"""
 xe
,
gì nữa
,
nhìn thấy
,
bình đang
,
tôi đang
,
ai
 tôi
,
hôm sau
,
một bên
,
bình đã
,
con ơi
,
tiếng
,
"""
"""
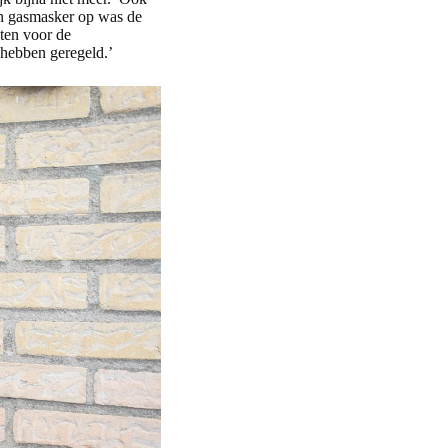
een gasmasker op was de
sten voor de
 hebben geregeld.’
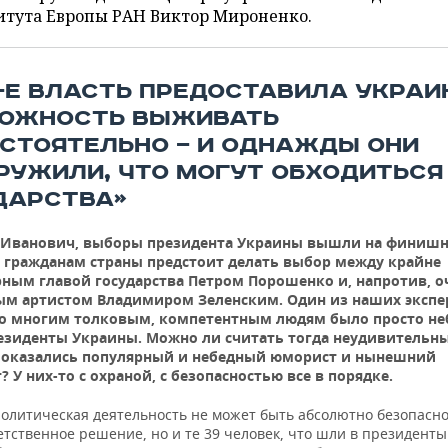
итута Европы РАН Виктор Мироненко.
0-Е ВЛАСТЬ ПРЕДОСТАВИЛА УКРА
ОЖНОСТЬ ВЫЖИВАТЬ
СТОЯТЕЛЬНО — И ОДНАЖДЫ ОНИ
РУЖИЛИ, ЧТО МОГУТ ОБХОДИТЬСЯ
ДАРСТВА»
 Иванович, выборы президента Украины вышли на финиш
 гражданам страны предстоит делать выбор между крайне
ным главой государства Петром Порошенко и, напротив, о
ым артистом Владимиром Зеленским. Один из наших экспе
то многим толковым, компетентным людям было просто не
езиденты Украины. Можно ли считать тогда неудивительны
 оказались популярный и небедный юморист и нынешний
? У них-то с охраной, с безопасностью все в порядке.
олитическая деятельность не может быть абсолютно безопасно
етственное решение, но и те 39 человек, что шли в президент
"""
"""
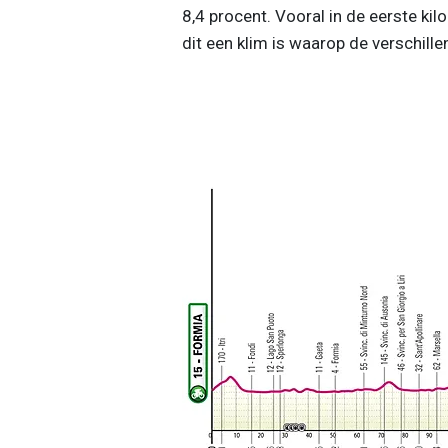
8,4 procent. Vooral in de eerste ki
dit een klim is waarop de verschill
"""
Exercise directions: Reproduce verbatim the lines above, starting at the line containing "een gasmasker op was de" and ending at the line containing "hebben geregeld.’", with both of those lines included.

Result:
een gasmasker op was de
sten voor de
 hebben geregeld.’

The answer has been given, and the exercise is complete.